-- What you need to do --
1 - In the CS3MESH4EOSC text, which project frames the African Institutions' implementation of the Land Monitoring Service (MISLAND)?
2 - Write a continuation of the CS3MESH4EOSC text that picks up after its final sentence.

Without CS3MESH4EOSC

The data science environments will lack the possibility for data scientists to share processing algorithms directly inside the environments and thus limit the possibility of collaboration between users. 

With CS3MESH4EOSC

Data scientists will be able to work together analyzing the same input data, easily sharing data analysis algorithms and workflows, and hence develop data analysis and visualization components that can be included in dissemination services.


WHO BENEFITS & HOW?

icons End-users and research communities

The User community will benefit from a service to be exploited at various geographic scales, from the local, to national and regional. 

icons Institutional operators and services

The proposed activity is a direct technological and scientific support to the African Institutions implementing the Land Monitoring Service (MISLAND) in the framework of the GMES&Africa project. Through the provision of the indicated information and services, the current limitations of the MISLAND services will be overcome.

icons Commercial software developers

Commercial software developers and data scientists can use distributed Data Science environments and data analytics patterns to develop a new product based on Earth Observation data (in agriculture, water management, flooding prevention and early warning systems, earth quality management, land cover/land use management, etc. )

icons Non-commercial software developers

Distributed data science environments will enable developers and data scientists to support research in disciplines based on Earth Observations (climate change, agriculture, water management, air quality, health factors, land cover/use etc.), as well as citizen scientists and Citizen Observatories.  

icons Policy makers & citizens

Public institutions with a mandate of monitoring the land degradation in the region, for prioritizing the interventions and mitigating actions, and thus providing better life quality to citizens.
Standardised tools and distributed Data Science environments will also facilitate the collaboration of citizen scientists and Citizen Observatories who can easier engage in Earth Observation research.

-- Data --
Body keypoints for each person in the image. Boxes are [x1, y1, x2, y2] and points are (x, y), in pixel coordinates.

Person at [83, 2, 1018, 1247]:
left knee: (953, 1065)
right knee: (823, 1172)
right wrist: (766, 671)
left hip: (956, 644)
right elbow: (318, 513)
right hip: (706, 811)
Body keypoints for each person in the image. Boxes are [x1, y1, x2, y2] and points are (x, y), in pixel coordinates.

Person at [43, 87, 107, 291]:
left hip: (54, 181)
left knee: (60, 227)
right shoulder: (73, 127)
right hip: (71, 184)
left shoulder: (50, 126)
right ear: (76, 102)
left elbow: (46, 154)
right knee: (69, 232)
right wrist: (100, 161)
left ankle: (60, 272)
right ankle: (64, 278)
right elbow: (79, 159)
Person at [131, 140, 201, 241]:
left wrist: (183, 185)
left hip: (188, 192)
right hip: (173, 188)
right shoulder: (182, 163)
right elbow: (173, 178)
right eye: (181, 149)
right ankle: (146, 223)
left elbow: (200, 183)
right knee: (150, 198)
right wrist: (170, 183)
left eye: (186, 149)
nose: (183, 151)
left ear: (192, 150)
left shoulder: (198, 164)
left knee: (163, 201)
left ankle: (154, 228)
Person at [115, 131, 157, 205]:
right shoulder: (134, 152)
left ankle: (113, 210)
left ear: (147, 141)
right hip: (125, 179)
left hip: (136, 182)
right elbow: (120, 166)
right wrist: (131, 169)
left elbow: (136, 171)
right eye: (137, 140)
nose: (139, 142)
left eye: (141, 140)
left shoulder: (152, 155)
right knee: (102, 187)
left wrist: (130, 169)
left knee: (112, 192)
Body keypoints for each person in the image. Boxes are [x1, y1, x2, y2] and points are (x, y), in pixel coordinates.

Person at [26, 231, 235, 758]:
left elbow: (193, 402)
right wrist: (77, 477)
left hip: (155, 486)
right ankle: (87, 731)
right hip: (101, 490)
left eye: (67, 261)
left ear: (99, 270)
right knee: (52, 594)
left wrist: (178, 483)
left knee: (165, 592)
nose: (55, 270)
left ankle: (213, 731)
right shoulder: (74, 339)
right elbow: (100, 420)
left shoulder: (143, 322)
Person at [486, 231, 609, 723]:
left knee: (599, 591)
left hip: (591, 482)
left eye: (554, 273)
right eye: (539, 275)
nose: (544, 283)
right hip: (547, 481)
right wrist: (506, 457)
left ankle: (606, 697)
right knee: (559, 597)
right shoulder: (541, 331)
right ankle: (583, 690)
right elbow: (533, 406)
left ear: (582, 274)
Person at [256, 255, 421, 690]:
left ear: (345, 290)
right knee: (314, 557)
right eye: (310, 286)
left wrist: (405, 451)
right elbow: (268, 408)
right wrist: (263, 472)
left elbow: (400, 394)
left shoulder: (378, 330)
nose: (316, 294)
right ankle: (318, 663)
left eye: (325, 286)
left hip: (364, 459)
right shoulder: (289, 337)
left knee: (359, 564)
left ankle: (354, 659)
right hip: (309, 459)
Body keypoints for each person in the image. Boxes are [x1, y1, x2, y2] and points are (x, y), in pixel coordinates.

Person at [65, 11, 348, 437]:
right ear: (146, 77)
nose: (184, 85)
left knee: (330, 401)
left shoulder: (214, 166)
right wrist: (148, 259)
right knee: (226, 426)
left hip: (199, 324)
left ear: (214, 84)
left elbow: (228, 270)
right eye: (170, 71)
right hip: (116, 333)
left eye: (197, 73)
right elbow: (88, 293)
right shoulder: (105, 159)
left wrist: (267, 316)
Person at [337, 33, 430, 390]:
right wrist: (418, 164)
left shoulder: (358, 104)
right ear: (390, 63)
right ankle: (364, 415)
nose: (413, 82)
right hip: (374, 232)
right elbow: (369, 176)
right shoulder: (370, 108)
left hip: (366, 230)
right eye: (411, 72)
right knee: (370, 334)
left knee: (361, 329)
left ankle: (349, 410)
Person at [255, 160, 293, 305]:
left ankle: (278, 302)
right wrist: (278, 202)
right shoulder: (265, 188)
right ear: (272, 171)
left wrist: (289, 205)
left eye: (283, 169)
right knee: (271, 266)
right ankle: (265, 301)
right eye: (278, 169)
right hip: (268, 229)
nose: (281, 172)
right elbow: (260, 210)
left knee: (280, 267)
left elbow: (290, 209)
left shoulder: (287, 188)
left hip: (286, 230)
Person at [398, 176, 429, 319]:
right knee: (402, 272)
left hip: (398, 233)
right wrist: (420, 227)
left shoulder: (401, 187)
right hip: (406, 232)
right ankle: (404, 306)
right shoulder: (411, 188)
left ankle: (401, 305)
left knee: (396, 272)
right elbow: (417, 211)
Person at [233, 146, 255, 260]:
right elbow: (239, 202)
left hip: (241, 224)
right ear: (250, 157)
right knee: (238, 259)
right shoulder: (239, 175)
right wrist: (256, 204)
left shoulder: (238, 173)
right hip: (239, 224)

-- Results --
1 - The GMES&Africa project.

2 -
Others

The outcomes of Earth Observation research and Data Science environments can support various educational activities which play a major role in increasing awareness and engagement in the young generation, as well as enhancing the learning process and promoting the collaboration of young environmental science enthusiasts.

Technical implementation

JupyterLab extension integrates with ScienceMesh – provides share and collaboration functionalities (full CS3 API client) directly in JupyterLab environment. Additional share functionalities are available in the file browser: the extension replaces the default JupyterLab file manager, adding new UI elements for additional share functionalities (a shared by/with tab, sharing buttons and entries in the context menus) and adding new modal windows to display file information and sharing status.
Data analysis workflows developed in the Jupyter environments will be possible to be translated to web services and interactive Voilà dashboards. Data export in full resolution will be possible through a backend batch processing cluster.

Contribution to the EOSC

Distributed Data Science environments will support research and development in all disciplines, facilitating the collaboration of distributed science teams.

Future developments

Concurrent collaboration of Notebooks, enhancing user interface for JupyterLab extension.